→ Document excerpt:
★ ★ ★ ★

Ronin_GO

Posted on Jan 29

PostgreSQL RLS in Go: Architecting Secure Multi-tenancy

#go #sql #rls #programming

Manual tenant isolation (adding WHERE tenant_id = ? to every query) is a ticking time bomb. It relies entirely on developer discipline. Eventually, someone will forget a filter during a hotfix or a late-night refactor, and data will leak.
In this article, I’ll share how we moved from manual checks to PostgreSQL Row Level Security (RLS) in a Go application. We’ll cover the implementation with pgx, performance benchmarks, and a zero-downtime migration strategy.

The Problem: Why Standard Solutions Failed

We evaluated three common isolation patterns before settling on RLS:
Logical Isolation (Manual WHERE clauses):
Pros: Simple to start.
Cons: Human error factor is critical. One missing clause = security breach.
Schema-per-tenant:
Pros: Strong isolation.
Cons: Doesn't scale past ~100 tenants. With 10,000 clients and 50 tables, you have 500,000 files in the database directory. Vacuuming becomes a nightmare, and inode usage explodes.
Database-per-tenant:
Pros: Perfect physical isolation.
Cons: Prohibitively expensive on infrastructure (RDS instances) for a startup.
We chose Row Level Security (RLS). It allows us to declare access rules once in the database schema, making them automatically applicable to every query—even those generated by ORMs or raw SQL.

Implementation Details

The core concept is simple: The application never writes tenant filters. The database automatically filters rows based on the current transaction's context.

The Database Schema (The "Paranoid" Mode) We define the policy once. Note the FORCE ROW LEVEL SECURITY command—this is crucial because, by default, table owners (the app user) bypass RLS.

-- Business data table
CREATE TABLE documents (
    id UUID PRIMARY KEY DEFAULT uuid_generate_v4(),
    tenant_id UUID NOT NULL REFERENCES tenants(id),
    title TEXT NOT NULL,
    body TEXT
);

-- Enable RLS
ALTER TABLE documents ENABLE ROW LEVEL SECURITY;

-- CRITICAL: Force RLS
-- Without this, the table owner (usually the app user)
-- will see EVERYTHING, ignoring policies.
ALTER TABLE documents FORCE ROW LEVEL SECURITY;

-- The Policy: "Show only rows belonging to the current tenant"

★ ★ ★ ★

→ Work task A: List the column names defined for the documents table in the PostgreSQL RLS article.
→ Work task B: Print the part of the PostgreSQL RLS article from "The Problem: Why" to "inode usage explodes.".
→ Work task C: Proceed with the PostgreSQL RLS article, picking up right after its last line.

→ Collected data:
★ ★ ★ ★

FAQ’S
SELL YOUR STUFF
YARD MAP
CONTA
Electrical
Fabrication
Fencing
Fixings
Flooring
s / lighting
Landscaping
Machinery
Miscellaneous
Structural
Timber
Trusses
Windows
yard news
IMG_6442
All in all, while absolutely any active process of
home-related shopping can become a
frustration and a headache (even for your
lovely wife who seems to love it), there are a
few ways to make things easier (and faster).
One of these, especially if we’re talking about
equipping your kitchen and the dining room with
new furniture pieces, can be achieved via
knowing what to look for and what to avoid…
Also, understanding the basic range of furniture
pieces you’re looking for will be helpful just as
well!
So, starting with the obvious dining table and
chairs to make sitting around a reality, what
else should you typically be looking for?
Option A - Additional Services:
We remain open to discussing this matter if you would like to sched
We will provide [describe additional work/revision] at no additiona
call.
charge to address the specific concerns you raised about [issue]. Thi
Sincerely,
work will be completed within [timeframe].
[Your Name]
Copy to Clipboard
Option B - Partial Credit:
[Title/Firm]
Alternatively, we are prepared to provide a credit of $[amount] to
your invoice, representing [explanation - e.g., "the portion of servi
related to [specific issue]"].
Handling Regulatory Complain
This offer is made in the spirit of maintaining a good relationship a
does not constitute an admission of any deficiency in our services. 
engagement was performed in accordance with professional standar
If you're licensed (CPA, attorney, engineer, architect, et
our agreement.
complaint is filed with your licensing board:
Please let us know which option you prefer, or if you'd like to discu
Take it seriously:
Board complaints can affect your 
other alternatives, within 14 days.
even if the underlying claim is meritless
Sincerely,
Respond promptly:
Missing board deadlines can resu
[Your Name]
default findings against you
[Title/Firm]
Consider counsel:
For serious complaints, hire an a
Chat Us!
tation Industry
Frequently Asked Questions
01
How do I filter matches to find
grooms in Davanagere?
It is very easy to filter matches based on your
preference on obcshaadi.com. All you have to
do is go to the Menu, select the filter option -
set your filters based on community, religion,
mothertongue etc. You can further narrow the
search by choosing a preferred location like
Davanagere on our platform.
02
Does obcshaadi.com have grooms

★ ★ ★ ★

→ Exercise output A: id, tenant_id, title, body

→ Exercise output B:
The Problem: Why Standard Solutions Failed

We evaluated three common isolation patterns before settling on RLS:
Logical Isolation (Manual WHERE clauses):
Pros: Simple to start.
Cons: Human error factor is critical. One missing clause = security breach.
Schema-per-tenant:
Pros: Strong isolation.
Cons: Doesn't scale past ~100 tenants. With 10,000 clients and 50 tables, you have 500,000 files in the database directory. Vacuuming becomes a nightmare, and inode usage explodes.

→ Exercise output C:
CREATE POLICY tenant_isolation_policy ON documents
    FOR ALL
    USING (tenant_id = current_setting('app.current_tenant')::uuid);

Go Middleware: Setting the Context

In the HTTP layer, we extract the tenant ID (e.g., from a JWT claim) and place it into the Go context.

func TenantMiddleware(next http.Handler) http.Handler {
    return http.HandlerFunc(func(w http.ResponseWriter, r *http.Request) {
        // PRODUCTION NOTE:
        // In a real app, extract tenant_id from validated JWT claims (sub/tenant_id).
        // Do NOT trust "X-Tenant-ID" headers from the client (security hole).
        // We use a header here only for demonstration simplicity.
        tenantStr := r.Header.Get("X-Tenant-ID")

        // Validation...
        if _, err := uuid.Parse(tenantStr); err != nil {
            http.Error(w, "invalid tenant id", http.StatusBadRequest)
            return
        }

        // Put into context (use a custom type for keys in production)
        ctx := context.WithValue(r.Context(), "tenant_id", tenantStr)
        next.ServeHTTP(w, r.WithContext(ctx))
    })
}

The Database Wrapper (The "Glue")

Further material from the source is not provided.